Sunday, May 15, 2011

Question of the Week

I've had several people ask me lately why we are doing so well in the show ring. This is a much more loaded question than I think people realize. I think the best way to answer it is to explain how we got where we are.

First, we started out with show quality females. It's always important to breed a girl up, but if you are starting with a lower quality female, you have much more breeding up to do. Our first two girls, Kateri and Victoria, had been shown and did respectable. Kateri won 1st and 2nd in her day. Victoria didn't do quite a well in the show, but her fiber has no crimp (in another post I'll show fiber and what crimp and bundling and structure mean). I said from the beginning a Victoria with crimp would do great in a show, and her offspring, Shelby and Challenger have.
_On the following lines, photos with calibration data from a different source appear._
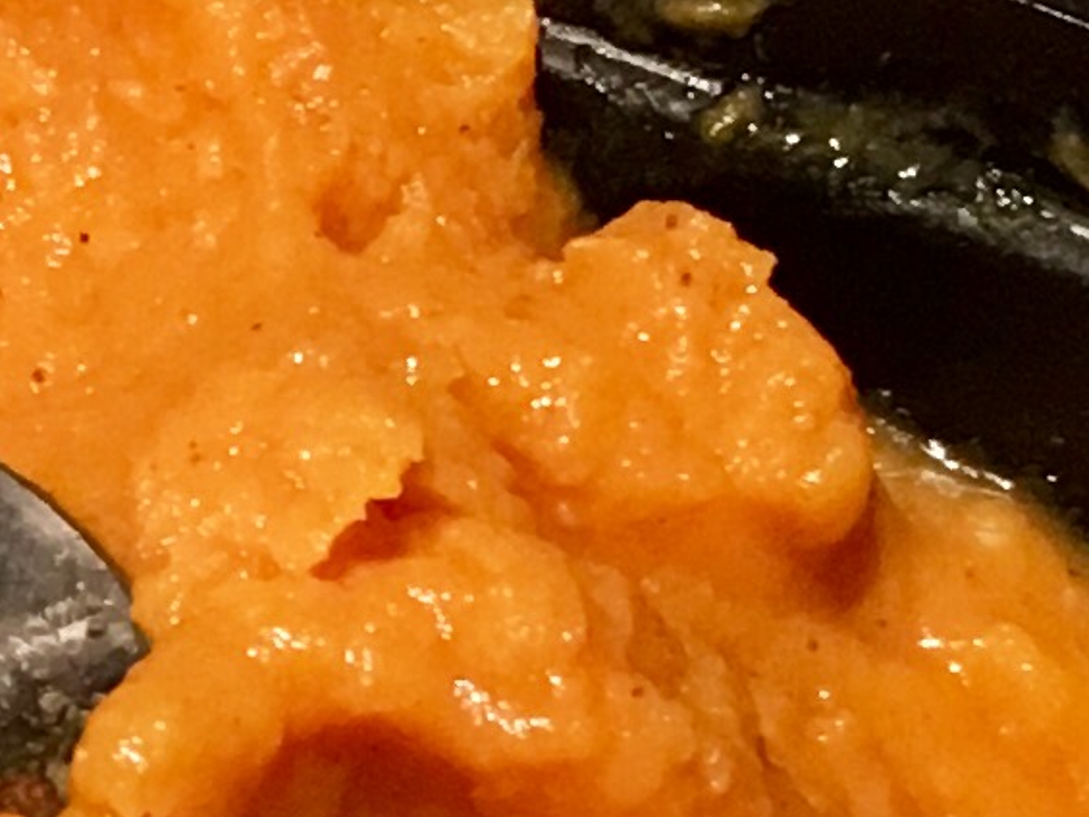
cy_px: 1399
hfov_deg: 9.2
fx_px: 6513
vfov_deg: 7.0
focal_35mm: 207
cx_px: -759
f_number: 2.2
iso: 100
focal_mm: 4.15
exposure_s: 1/30
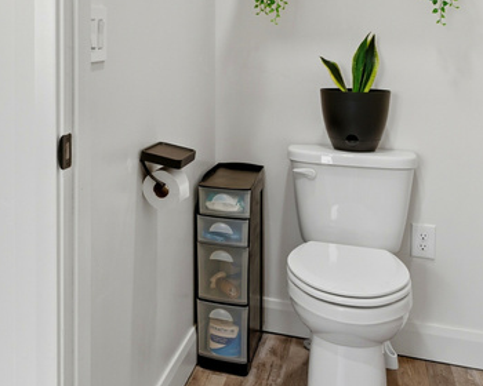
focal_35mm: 44
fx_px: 629
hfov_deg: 40.0
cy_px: 56
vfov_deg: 32.8
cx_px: 83
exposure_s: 1/80
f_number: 4
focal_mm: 16
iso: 100
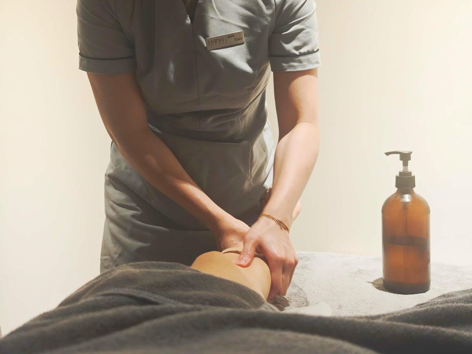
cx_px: 236
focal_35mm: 46
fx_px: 627
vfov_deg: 31.5
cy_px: 177
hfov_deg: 41.2
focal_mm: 8.72
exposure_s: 1/30
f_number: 1.63
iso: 548
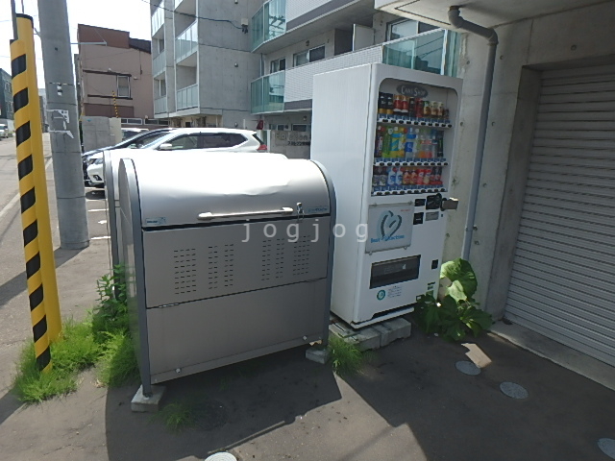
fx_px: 373
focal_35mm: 21
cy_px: 230
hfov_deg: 79.0
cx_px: 308
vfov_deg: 63.4
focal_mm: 3.7
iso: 125
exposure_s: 1/640
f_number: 3.5
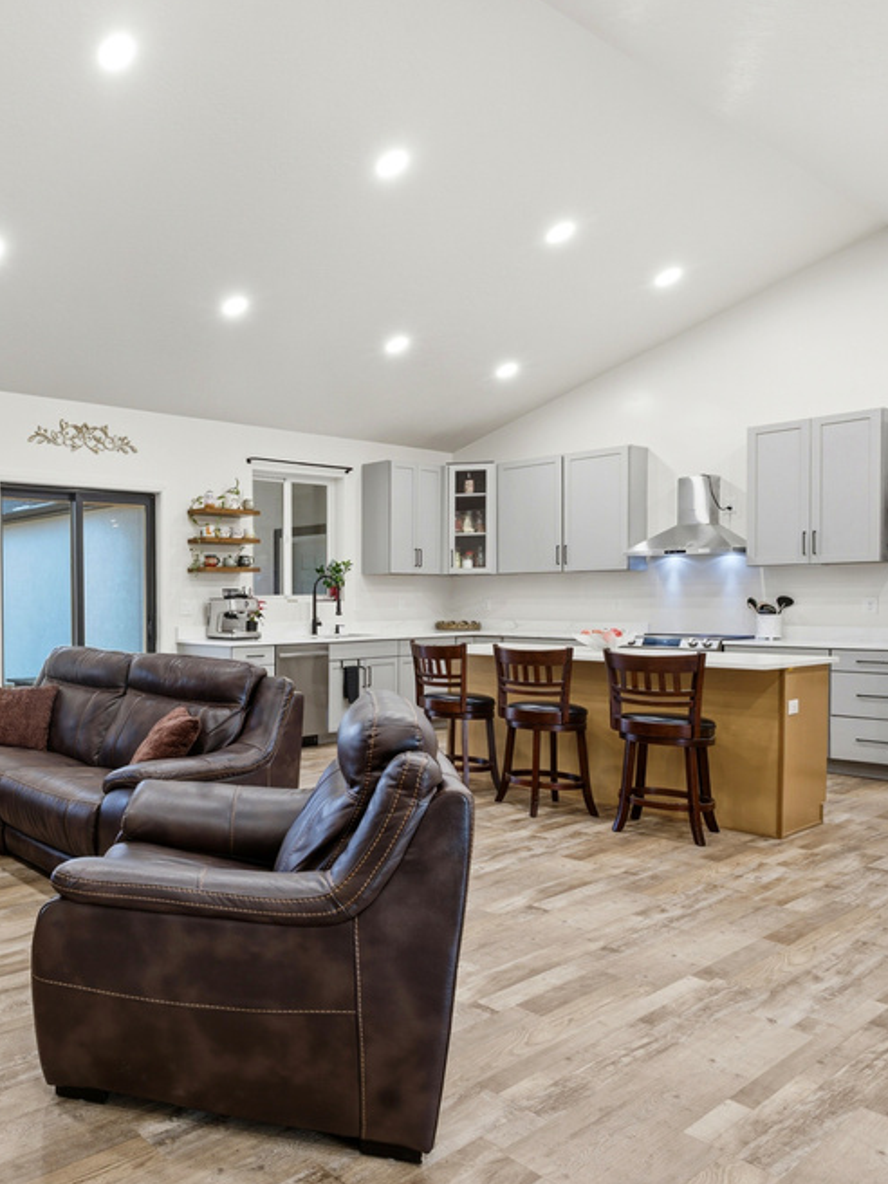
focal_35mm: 24
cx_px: 42
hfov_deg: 48.8
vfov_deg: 71.6
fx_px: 821
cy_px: 591
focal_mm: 16
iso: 100
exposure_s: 1/40
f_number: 8
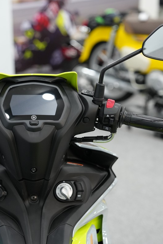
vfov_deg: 24.5
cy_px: 122
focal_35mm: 83
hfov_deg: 16.3
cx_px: 33
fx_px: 564
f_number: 2.8
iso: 1600
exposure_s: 1/320
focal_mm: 55
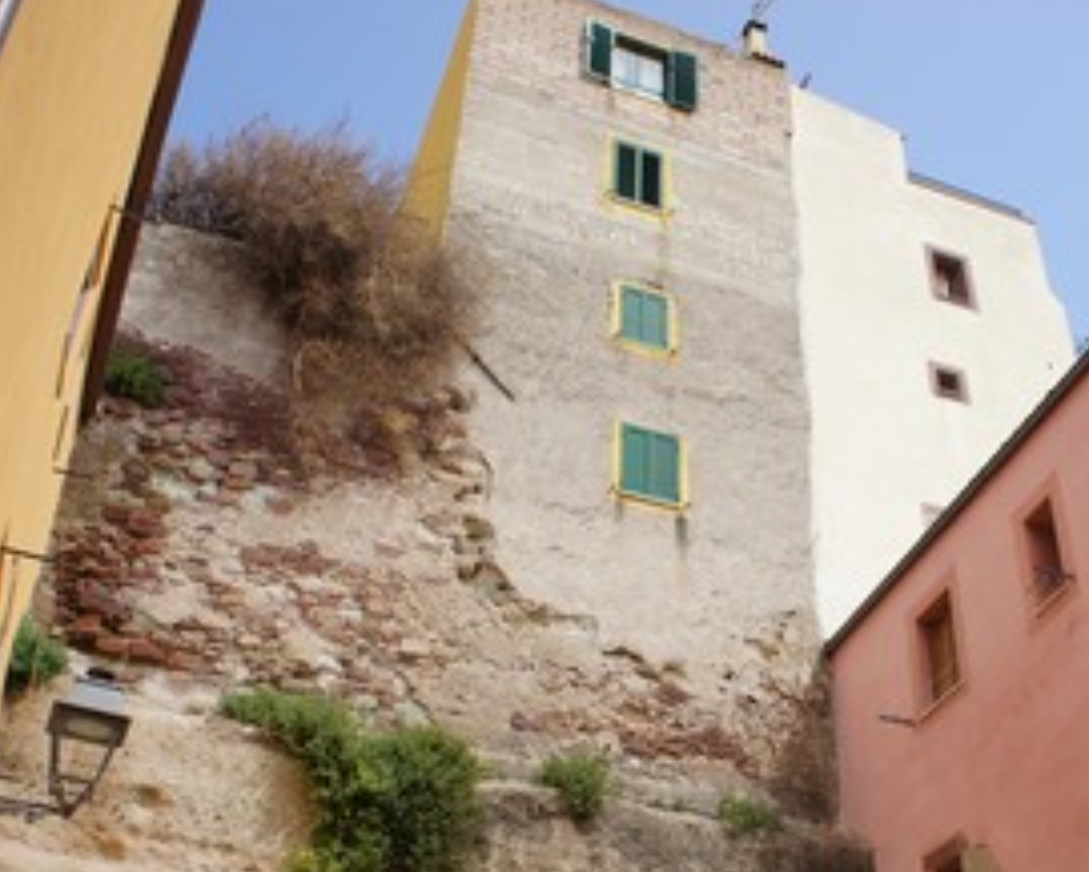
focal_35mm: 43
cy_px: 603
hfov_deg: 42.0
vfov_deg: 34.5
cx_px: 776
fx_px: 1386
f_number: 11
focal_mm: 18
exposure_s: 1/200
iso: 200
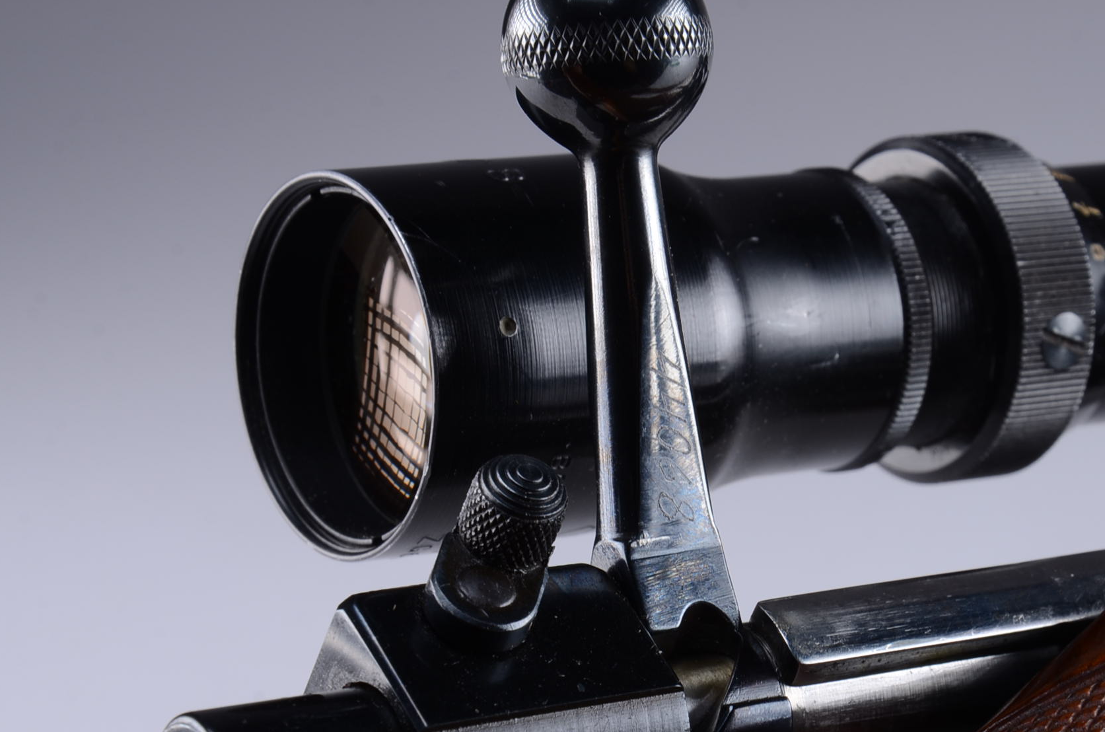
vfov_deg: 7.3
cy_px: 532
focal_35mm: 188
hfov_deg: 11.0
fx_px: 5750
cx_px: 767
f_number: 14
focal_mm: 85
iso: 160
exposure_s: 1/100
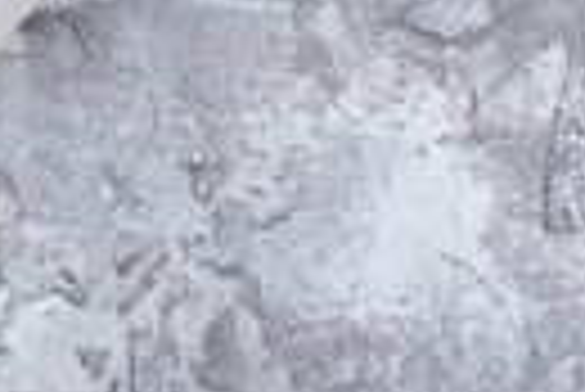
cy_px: -602
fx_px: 5905
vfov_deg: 3.7
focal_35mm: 363
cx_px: -1141
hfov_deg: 5.4
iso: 100
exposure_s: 1/100
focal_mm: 50
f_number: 8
But, we haven't always done great in the show ring. While waiting for Victoria and Kateri's cria to be old enough to show, we had some other yearlings that we acquired. We were so excited to bring them to shows, and couldn't wait to hear what the judge had to say. We were crushed that first show. Every one of the three alpacas we brought either came in last place or got the gate (which is essentially last place too). That first show season was rough. For anyone reading this who has had a rough time in the show ring, believe me when I say I know how that feels. I have been there. When I see farmers at a show having that same experience I really feel for them. It's tough. But trust me when I say most other alpaca farmers are willing and will help you. We certainly welcome it. Having been there, we know how difficult it can be. Ask questions, get your hands on other farm's animals, ask other alpaca farmers to evaluate your animals. If what you are doing isn't working, it's time for a change. The hard truth is that you will have to give up on ideas you are sure are true in order to get to that new spot where you want to be. It's a process, at times a very difficult process.

Thankfully we had several more experienced alpaca farmers take us under their wing and helped us tremendously. We learned so much, at every show we went to (and still do). We got our hands on the color champions, so we know what is winning in the show ring. We have other alpaca farmers evaluate our animals. We discussed fiber with many different alpacas farmers to get their opinion on things. We talked to big farms and small farms. In addition to the hands on personal information, we also do a ton of research online. Not everything you hear or read will be right, and I think that's where the biggest difficulty comes in. You will need to filter the information. I think this can be the most tricky part, because if you are holding onto a false truth as being the truth, you will miss what is really going on. You need to be honest and open and accepting of things you might not want to be true.

I know there are farms who never show, or used to show but felt they couldn't complete with the big farms so they no long show. I hear many opinions, and there are people who think the big farms have all the resources and the rest of us can't compete with them. I don't agree. I think we can compete. We just have to be smarter because we have less resources. I don't have a 20 time color banner winning male in the pasture to use on my girls, I don't have a big bank account to buy whatever breeding I want. But we can make wise decisions and create the kind of fiber that will win in the show ring.

They say it's important to have a goal for your farm. In the 3.5 years we've built our alpaca farm, we have refined our goal. It started out with the desire to combine both breeding for show quality alpacas, and hands on use of the wonderful fiber they create. (When we started in this industry farms typically did one or the other, few were involved in both. As the economy has changed this is changing within the industry.) We have refined this goal to a certain type of fiber we want to create, one that is show quality, but also great for making into yarn. We look at our breeding females and match them up with a male who has what they need. J has done extensive research into fiber histograms. He wants to see the alpaca's histogram before making a breeding choice. He has specific stats that he is looking to create in our cria's fiber. I admit I go more on the look of the fiber and the feel, but his input is essential in making the right match. Every breeding choice on our farm is specific and deliberate, based on hours of research into fiber specifics (not just who is open and what male haven't we used yet or by color). J has spent hours and hours researching, reading and learning about alpacas, fiber, and breeding.

Not so say every breeding will result in the right alpaca or the exact fiber we want. It's nature and the traits you want to show through won't always do so. But even the big farms create a fiber boy here and there. The difference would be on a big farm the fiber animals never see the show ring, they only show the top 10% of their cria. On a smaller farm like ours, all our cria get to at least one show.

There is also the fact that the industry is constantly changing. What would win a 1st place in the show ring even two years ago is now coming in 3rd or 4th place. Every year there are advancements in the alpaca's fiber. One of the reasons we go to as many shows as we do it to keep up with the changes and see what other farms are producing.

I guess the short answer to why we've done so well in the show ring is because of our hard work in learning and applying that to our farm to reach our specific goal. Our dream is to stay true to our farm goal and continue to produce the kind of alpacas that we can be proud of.